​CNE admite que Costa faz propaganda, mas só atua com queixa
17-09-2021 - 14:33
 • Marina Pimentel

No programa Em Nome da Lei da Renascença, o porta-voz da Comissão Nacional de Eleições admite que as inaugurações e promessas que o primeiro-ministro anda a fazer pelo país podem pôr em causa os deveres de imparcialidade e isenção, mas a CNE "apenas age quando recebe queixas, porque não tem meios para investigar autonomamente”.

O envolvimento do primeiro-ministro, António Costa, na campanha eleitoral autárquica não deu ainda origem a qualquer participação à Comissão Nacional de Eleições (CNE). Em declarações ao programa Em Nome da Lei da Renascença, o porta-voz da CNE, João Machado, admite que as inaugurações e promessas que o primeiro-ministro anda a fazer pelo país podem pôr em causa os deveres de imparcialidade e isenção a que estão obrigados todos os órgãos do Estado e da Administração Pública, desde o dia de publicação da data das eleições autárquicas, 8 de julho.

O porta-voz da Comissão Nacional de Eleições revela, no entanto, que, “até agora, a CNE não recebeu qualquer participação”. Pelo contrário, as queixas contra órgãos do poder autárquico já vão em 553, para um total de 730 participações.

João Machado admite que “a CNE apenas age quando recebe queixas, porque não tem meios para investigar autonomamente”.

“CNE não atua por que não recebeu denúncias?”

Esta é uma situação que a constitucionalista Teresa Violante lamenta e considera uma lacuna na intervenção do órgão de fiscalização eleitoral.

A antiga assessora do Tribunal Constitucional (TC) lembra que, apesar de estarmos num processo eleitoral autárquico, o regime jurídico que proíbe a utilização de dinheiros públicos para publicitar obra feita não obriga só os incumbentes que agora se recandidatam ao poder local, mas também a administração central.

“Há questões pertinentes que devem ser suscitadas, a propósitos de promessas, e a CNE não atua por que não recebeu denúncias?

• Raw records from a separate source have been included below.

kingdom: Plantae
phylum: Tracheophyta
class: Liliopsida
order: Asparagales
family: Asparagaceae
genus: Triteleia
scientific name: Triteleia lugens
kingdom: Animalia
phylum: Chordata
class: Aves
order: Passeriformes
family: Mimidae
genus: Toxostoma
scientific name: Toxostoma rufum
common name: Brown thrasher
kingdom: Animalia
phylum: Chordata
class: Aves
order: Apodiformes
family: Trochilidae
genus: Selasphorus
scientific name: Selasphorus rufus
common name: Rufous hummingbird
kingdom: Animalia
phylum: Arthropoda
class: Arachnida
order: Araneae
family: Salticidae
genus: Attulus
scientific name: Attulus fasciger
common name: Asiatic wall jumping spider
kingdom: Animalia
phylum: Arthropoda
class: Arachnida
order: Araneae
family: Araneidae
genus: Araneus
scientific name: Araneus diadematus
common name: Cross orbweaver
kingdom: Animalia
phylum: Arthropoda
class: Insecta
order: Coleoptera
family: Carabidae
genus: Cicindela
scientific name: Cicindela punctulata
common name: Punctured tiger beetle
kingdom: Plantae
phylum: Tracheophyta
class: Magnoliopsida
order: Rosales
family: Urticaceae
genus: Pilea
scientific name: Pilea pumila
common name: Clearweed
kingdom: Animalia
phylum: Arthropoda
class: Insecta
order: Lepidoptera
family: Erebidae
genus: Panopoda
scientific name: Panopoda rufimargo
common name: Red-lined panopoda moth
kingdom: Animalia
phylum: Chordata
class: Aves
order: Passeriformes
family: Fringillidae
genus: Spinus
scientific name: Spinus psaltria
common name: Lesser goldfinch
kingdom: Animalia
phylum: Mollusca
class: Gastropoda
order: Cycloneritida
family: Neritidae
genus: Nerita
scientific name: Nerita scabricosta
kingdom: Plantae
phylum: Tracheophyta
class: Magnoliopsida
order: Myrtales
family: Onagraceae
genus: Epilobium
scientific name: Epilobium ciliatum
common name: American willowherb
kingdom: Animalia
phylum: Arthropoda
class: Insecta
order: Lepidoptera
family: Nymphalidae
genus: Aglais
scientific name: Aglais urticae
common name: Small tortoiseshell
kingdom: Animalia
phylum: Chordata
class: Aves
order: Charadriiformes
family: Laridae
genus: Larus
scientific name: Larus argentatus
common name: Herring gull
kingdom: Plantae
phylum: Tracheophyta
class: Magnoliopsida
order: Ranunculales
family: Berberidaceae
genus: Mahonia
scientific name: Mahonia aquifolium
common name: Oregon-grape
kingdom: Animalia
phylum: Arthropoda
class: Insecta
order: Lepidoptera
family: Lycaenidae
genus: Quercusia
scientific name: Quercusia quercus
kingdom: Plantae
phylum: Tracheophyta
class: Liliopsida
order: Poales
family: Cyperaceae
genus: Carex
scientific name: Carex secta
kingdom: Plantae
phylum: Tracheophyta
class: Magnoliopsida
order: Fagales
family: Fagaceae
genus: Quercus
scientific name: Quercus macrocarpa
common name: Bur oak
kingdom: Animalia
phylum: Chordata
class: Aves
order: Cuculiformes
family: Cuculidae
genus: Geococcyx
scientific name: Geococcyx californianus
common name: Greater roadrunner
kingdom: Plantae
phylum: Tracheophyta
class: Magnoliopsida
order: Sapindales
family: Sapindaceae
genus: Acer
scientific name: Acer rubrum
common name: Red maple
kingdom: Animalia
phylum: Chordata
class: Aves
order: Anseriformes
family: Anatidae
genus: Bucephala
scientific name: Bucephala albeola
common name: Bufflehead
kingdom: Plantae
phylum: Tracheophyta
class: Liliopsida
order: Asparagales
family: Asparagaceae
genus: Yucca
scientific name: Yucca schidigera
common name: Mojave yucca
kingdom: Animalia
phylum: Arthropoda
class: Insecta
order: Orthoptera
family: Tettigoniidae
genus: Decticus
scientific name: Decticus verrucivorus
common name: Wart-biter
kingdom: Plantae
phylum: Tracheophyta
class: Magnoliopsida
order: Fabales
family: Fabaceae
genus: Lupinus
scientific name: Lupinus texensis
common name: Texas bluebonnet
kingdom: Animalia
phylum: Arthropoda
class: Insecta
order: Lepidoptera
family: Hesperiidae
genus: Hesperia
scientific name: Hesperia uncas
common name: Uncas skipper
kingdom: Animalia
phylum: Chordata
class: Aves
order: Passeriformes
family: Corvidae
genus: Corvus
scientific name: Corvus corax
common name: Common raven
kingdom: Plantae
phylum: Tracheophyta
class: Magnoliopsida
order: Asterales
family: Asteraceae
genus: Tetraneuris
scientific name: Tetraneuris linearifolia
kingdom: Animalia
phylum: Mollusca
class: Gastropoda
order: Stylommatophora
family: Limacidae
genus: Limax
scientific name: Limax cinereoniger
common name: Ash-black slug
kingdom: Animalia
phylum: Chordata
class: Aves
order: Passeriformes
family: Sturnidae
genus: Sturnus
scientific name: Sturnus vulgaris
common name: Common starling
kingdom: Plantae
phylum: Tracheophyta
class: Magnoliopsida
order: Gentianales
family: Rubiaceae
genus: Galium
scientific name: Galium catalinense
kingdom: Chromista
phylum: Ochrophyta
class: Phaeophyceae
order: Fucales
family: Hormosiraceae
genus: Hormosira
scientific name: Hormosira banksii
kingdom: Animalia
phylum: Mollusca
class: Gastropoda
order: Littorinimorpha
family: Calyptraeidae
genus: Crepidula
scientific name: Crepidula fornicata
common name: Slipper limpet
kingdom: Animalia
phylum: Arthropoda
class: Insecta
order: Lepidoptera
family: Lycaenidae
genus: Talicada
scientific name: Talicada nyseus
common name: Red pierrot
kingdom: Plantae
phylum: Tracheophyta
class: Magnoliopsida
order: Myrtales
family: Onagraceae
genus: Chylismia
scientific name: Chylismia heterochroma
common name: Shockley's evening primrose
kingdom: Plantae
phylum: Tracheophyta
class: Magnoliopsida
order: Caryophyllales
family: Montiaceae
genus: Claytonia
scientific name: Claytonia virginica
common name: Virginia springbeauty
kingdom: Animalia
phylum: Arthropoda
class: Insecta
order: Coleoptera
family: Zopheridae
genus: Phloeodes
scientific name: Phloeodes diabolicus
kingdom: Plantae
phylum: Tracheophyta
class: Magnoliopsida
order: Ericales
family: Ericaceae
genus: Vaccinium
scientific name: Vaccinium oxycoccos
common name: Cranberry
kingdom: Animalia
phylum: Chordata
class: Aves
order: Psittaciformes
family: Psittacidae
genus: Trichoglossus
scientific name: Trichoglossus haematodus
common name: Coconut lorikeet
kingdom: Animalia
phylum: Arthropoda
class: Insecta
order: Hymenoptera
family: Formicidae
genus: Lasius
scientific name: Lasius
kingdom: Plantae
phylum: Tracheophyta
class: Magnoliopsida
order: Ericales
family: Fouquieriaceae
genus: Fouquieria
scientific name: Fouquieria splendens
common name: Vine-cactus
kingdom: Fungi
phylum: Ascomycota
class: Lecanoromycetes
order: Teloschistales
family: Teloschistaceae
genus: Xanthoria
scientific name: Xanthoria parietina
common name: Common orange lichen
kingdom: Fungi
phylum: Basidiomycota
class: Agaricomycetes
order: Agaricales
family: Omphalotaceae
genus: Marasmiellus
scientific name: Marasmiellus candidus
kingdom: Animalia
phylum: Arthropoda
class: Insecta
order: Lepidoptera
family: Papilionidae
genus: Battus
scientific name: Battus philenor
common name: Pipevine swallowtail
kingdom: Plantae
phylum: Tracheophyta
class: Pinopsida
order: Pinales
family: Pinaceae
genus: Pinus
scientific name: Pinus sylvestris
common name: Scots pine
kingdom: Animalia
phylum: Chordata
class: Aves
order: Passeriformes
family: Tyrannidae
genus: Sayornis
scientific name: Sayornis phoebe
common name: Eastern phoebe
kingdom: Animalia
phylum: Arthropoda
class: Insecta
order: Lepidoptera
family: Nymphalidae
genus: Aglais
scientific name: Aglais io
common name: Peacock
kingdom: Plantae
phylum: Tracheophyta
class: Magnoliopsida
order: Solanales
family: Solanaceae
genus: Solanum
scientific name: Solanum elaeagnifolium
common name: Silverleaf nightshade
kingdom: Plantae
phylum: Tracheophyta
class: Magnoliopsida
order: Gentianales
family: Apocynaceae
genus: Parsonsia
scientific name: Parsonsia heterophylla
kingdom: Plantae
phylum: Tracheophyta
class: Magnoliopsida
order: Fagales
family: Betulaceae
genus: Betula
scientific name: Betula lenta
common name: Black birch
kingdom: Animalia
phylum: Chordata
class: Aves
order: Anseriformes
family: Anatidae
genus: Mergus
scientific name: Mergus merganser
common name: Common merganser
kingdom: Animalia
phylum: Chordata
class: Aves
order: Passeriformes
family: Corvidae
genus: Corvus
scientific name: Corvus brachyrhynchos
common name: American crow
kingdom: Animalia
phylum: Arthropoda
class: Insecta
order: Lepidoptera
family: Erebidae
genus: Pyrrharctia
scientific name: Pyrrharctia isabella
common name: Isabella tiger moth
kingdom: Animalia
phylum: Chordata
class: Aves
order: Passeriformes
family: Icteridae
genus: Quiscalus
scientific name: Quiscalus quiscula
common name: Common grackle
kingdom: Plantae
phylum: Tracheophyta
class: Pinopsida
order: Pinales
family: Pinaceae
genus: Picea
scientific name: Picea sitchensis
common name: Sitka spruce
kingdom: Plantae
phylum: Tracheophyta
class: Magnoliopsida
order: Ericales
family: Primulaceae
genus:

E, no entanto, vê e reconhece que a questão existe!”, questiona Teresa Violante.

“Ideal seria termos um regime que permitisse à CNE atuar, não só com base nas denúncias, mas também de forma oficiosa, através dos seus próprios meios de investigação”, defende a constitucionalista.

“CNE não age, reage”

O advogado Miguel dos Santos Pereira, que avançou com uma ação administrativa contra a CNE, em nome de dez autarcas que se recandidatam, em Cascais, Oeiras, Odivelas e vários municípios da Madeira, considera que o problema da Comissão Nacional de Eleições é exatamente agir apenas a reboque das queixas que recebe.

Miguel dos Santos Pereira acusa o órgão administrativo de “se deixar instrumentalizar e manipular porque a CNE não age, reage, vai atrás das denúncias, e por isso num determinado município está a ser aplicada uma determinada leitura da lei e não está no município ao lado, porque não houve participações”.

É disso que se queixa também o presidente da Câmara da Figueira da Foz que se recandidata a um novo mandato autárquico. O socialista Carlos Monteiro foi alvo de uma denúncia e a CNE obrigou-o a retirar cartazes e conteúdos considerados de publicidade institucional.

O autarca incumbente diz que naturalmente conhece a lei que está em vigor desde 2015. Mas não lhe passou pela cabeça que “ao anunciar um espetáculo, ou usar o logotipo da Câmara - Figueira para Todos, que é usado há mais de cinco anos - ou ao anunciar um balão de ar quente, exatamente nos mesmo termos em que o faz a região de Turismo da Zona Centro”, de que é presidente, o candidato do PSD à Câmara da Figueira, Pedro Machado, estivesse a vilar a lei, como afirma a CNE.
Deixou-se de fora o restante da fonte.